*What the exercise asks*. Rewrite the data from the line containing "Next target: the lounge" through the end, inclusive, swapping "cuboid" for "box" and leaving everything else unchanged.

START Extracted data

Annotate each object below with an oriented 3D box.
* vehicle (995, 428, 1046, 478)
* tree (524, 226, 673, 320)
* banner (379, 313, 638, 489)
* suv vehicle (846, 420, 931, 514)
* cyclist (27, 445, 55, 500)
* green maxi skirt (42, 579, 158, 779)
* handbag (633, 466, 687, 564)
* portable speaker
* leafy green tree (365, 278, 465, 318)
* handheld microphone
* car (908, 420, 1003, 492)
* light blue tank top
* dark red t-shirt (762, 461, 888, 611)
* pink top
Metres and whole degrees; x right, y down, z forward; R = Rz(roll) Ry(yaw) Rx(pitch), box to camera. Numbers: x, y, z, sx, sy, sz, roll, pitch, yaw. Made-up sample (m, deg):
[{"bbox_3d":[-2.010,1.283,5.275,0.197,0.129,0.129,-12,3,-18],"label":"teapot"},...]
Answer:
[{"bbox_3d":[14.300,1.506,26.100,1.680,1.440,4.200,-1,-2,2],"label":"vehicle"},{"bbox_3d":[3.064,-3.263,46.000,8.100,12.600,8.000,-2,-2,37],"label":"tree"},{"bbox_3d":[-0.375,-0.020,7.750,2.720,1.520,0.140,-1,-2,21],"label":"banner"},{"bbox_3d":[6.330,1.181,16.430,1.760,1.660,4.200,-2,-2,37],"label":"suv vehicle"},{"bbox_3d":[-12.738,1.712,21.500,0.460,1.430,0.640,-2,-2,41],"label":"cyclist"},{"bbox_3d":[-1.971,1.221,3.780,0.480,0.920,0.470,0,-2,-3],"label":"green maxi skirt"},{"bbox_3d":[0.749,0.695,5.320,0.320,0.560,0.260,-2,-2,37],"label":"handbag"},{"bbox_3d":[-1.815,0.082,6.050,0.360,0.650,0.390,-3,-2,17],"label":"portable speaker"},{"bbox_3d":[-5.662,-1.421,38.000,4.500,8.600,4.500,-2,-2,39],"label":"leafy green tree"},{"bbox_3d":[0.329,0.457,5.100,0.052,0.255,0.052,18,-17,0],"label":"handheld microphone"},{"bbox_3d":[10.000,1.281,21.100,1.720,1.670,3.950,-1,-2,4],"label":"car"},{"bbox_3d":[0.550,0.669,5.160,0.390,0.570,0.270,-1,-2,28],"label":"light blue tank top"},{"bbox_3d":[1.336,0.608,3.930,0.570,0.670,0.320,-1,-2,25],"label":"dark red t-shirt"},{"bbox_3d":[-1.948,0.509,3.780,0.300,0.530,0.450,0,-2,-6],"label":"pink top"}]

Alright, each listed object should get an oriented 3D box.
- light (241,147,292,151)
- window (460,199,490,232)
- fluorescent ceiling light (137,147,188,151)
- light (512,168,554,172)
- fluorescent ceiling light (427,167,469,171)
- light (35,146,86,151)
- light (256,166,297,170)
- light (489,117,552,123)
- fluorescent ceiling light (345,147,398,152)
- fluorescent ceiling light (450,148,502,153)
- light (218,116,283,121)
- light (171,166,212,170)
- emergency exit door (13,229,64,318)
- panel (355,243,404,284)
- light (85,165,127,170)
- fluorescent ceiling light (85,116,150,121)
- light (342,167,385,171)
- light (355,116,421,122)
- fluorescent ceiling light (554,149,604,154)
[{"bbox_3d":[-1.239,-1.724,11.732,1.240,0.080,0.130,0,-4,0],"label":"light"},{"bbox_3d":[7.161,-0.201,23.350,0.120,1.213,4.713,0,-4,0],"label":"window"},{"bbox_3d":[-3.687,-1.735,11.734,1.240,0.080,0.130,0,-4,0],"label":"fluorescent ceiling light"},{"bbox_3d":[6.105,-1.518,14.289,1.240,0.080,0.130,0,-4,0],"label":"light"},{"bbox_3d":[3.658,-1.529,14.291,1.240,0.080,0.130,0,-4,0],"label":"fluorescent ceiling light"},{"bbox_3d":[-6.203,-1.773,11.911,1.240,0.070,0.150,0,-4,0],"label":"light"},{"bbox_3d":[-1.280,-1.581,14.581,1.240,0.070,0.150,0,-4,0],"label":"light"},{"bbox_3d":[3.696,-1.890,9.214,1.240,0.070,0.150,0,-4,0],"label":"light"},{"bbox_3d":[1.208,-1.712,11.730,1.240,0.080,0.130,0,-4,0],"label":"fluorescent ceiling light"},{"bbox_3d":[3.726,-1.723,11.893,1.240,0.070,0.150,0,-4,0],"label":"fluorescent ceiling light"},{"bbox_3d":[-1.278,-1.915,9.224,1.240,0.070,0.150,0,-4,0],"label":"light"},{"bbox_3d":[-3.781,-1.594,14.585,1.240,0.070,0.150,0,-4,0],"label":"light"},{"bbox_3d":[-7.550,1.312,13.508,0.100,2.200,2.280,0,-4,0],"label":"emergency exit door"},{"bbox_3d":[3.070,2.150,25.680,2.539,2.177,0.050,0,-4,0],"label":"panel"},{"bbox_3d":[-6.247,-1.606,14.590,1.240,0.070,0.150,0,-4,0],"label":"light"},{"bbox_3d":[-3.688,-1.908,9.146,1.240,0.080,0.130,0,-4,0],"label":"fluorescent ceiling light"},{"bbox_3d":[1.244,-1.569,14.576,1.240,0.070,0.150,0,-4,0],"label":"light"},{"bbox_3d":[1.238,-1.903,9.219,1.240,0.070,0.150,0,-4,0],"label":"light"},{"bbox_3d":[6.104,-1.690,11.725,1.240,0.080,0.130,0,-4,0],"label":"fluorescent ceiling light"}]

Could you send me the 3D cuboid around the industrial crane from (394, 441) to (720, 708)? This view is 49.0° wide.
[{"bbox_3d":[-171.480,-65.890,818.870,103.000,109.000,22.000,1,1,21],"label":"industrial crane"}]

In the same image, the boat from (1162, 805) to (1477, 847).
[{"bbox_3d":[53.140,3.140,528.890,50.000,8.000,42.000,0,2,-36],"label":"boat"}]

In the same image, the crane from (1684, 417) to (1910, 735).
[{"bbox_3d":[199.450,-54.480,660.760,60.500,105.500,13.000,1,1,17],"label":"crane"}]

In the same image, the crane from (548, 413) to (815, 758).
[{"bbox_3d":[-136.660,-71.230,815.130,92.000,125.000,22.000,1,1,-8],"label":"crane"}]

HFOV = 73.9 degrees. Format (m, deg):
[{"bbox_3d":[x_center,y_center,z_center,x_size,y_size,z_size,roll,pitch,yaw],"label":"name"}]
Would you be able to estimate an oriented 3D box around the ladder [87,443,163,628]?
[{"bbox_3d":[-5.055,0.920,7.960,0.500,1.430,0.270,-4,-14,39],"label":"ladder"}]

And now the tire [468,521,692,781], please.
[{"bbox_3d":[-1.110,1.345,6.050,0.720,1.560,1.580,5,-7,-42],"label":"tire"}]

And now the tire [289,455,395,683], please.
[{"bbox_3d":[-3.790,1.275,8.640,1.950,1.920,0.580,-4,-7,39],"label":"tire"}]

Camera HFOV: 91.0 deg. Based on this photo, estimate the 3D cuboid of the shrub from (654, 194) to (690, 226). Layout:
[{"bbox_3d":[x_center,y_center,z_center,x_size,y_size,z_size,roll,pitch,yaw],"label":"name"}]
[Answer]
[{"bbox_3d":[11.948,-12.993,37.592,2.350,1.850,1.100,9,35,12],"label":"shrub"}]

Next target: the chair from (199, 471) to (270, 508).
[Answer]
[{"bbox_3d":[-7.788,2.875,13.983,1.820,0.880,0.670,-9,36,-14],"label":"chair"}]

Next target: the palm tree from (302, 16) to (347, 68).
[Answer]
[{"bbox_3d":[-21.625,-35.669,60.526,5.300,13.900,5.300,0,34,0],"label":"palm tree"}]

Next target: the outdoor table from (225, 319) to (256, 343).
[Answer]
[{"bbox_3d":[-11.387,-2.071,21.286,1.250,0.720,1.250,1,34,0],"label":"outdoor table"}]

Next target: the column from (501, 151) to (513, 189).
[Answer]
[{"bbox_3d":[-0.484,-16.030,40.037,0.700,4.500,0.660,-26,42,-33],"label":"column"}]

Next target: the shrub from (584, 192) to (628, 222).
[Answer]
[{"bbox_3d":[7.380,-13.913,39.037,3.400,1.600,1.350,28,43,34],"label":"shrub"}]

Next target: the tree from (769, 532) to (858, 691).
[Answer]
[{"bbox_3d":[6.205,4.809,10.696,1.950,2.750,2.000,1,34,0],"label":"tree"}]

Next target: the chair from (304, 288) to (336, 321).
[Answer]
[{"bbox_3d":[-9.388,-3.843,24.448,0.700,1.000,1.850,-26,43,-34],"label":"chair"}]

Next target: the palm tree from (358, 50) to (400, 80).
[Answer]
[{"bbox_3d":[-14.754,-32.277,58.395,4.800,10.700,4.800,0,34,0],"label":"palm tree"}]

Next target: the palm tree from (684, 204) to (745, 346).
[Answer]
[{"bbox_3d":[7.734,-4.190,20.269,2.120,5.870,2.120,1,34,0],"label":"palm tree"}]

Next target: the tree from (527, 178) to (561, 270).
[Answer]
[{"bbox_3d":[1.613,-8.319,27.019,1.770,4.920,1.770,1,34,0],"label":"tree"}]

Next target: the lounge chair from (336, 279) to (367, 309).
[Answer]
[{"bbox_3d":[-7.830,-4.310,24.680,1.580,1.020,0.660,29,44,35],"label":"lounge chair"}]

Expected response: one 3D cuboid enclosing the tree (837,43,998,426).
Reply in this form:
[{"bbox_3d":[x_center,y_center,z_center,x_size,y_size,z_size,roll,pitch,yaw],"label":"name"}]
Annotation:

END Extracted data

*Response*.
Next target: the lounge chair from (336, 279) to (367, 309).
[Answer]
[{"bbox_3d":[-7.830,-4.310,24.680,1.580,1.020,0.660,29,44,35],"label":"lounge chair"}]

Expected response: one 3D box enclosing the tree (837,43,998,426).
Reply in this form:
[{"bbox_3d":[x_center,y_center,z_center,x_size,y_size,z_size,roll,pitch,yaw],"label":"name"}]
Annotation:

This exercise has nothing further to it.